Israel Electric says negotiations are underway to open dozens of additional CyberGym training centers as well as to sell the command and control system developed with mPrest Israel Electric holds 50% of the shares in the joint venture with mPrest and 50% in the CyberGym joint venture.

“It’s a minor investment in a huge chance to gain a lot of profit,” said Yosi Shneck, vice president of information systems at Israel Electric. He points to formerly state-owned utilities, like France’s EDF and Italy’s Enel ENEL.MI +0.18%, as examples that grew into international companies after losing their local monopoly statuses.

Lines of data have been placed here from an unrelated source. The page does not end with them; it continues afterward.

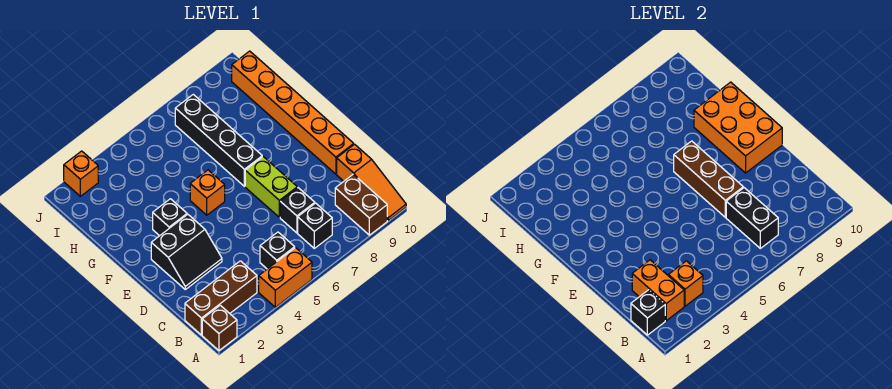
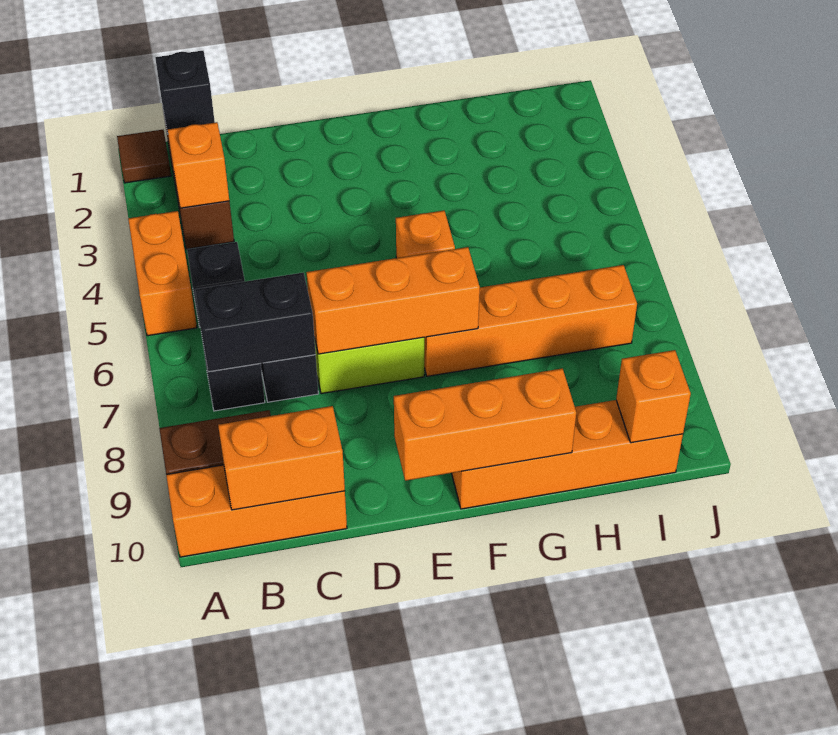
brown 1x1 brick [202,305,237,350] -> brown 1x1 tile [117,130,171,183]
orange 1x3 slope [337,144,406,221] -> orange 1x3 brick [166,465,347,557]
orange 1x2 brick [632,260,684,321] -> orange 1x2 brick moved to [218,406,345,510]
black 2x2 slope [151,214,222,289] -> none
brown 1x3 brick [674,141,743,217] -> orange 1x3 brick [306,247,480,354]
orange 1x6 brick [232,51,354,174] -> orange 1x4 brick [452,400,683,509]
orange 2x3 brick [694,82,782,173] -> orange 1x3 brick [394,368,576,481]
black 1x1 brick [153,199,187,236] -> none
black 1x4 brick [175,94,262,186] -> orange 1x4 brick [424,265,637,376]
orange 1x1 brick [64,151,98,196] -> orange 1x1 brick moved to [616,350,691,443]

Israel Electric says income from the cyber projects will start replacing the revenue it is losing from private power production, which came online in Israel in 2013. The power company said its revenue shrank by about 2 billion shekels in 2014, mainly due to losing market share to private power producers.

Mr. Shneck said he hopes revenue from CyberGym, and the ventures with mPrest will make up for these losses, which are expected to become more severe as more private power producers enter the market.

Others are skeptical about the move’s impact of Israel Electric’s new projects on its balance sheet. “In the greater scheme of things, it’s not going to make that much of a difference, but it is a reflection of a new way of thinking,” said Hezi Kugler, a former director-general of Israel’s infrastructure ministry who was involved in the failed efforts to reform the electric company and energy sector.